7. Einführungsstrategien

In den Abbildungen 15 und 16 sind einige Fakten zur Entwicklung der Dienste und zur Einführungsstrategie neuer Techniken zusammengestellt.



Die Zukunftsentwicklung der Dienste geht zu größeren Teilnehmerzahlen, zu mehr Verkehr, d. h. stärkerer Nutzung, zu höherer Komplexität.

Komplizierter ist die Frage nach erfolgreichen Einführungsstrategien. Es stehen sich im Prinzip zwei Vorgehensweisen gegenüber.

Einmal geht es darum, in bestehenden Dienstleistungen Wettbewerb aufzubauen und dadurch mehr Leistungen für den Benutzer und damit eine Ausdehnung der Benutzung zu erreichen. Dieses ist eine einfachere Aufgabe, wie sich am Beispiel des Mobilfunks deutlich zeigte, wo es gelang, in kurzer Zeit mehrere im Wettbewerb befindliche Anbieter aufzubauen und funktionsfähige Dienste im Wettbewerb einzuführen.

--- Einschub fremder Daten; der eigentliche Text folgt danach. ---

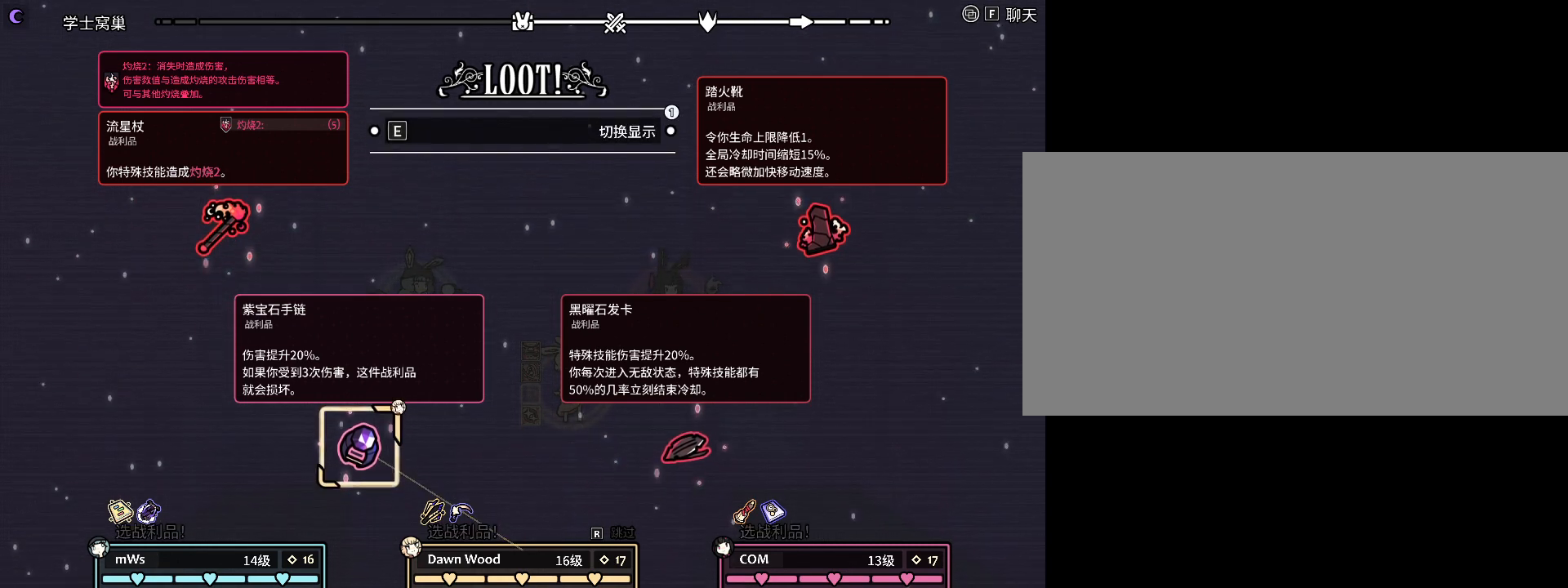
{"keys": [], "events": []}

Schwieriger ist es beim Betreten von Neuland. Es gibt hier zwei Einführungsstrategien, die miteinander konkurrieren. Die unter dem Stichwort „Vorleistung" zusammengefaßte Vorgehensweise, wie sie üblicherweise im Infrastruktursektor angewandt wurde, wird immer mehr in den Hintergrund gedrängt. „Versuch und Irrtum" gewinnt immer mehr an Bedeutung, und alle technischen Entwicklungen müssen sich darauf einstellen, mit dieser Methode zu arbeiten. Allerdings ist damit eine langfristige, zielgerichtete Vorwärtsstrategie nicht immer leicht möglich.

[Seite der Druckausg.: 166 ]

Abbildung 16: Einführungsstrategien für neue Dienste

Kopie bestehender Dienste

  • Benutzung bestehender Infrastruktur
  • Serviceprovider
  • kurzfristige Akquisition von Kunden
  • funktionierender Wettbewerb
  • normale Geschäftstätigkeit

Neuland

  • Vorleistungen:
    Feldversuche
    Erstellung der Infrastruktur
    Diensteeinführung
    Ausbauphase
    normale Geschäftstätigkeit
  • Trial and Error (Versuch und Irrtum):
    Vorleistungen der entwickelnden Industrie in F&E
    Diensteentwicklung der Diensteanbieter
    internationale Standardisierung
    Bedarfsorientierter Aufbau einer Infrastruktur
    Diensteinführung

8. Zusammenfassung

Lassen Sie mich zum Abschluß kommen mit drei Schlußthesen.

These 7:
Die Wertschöpfung in der I + K- Technik wandelt sich von der Hardware zu mehr Softwareleistungen.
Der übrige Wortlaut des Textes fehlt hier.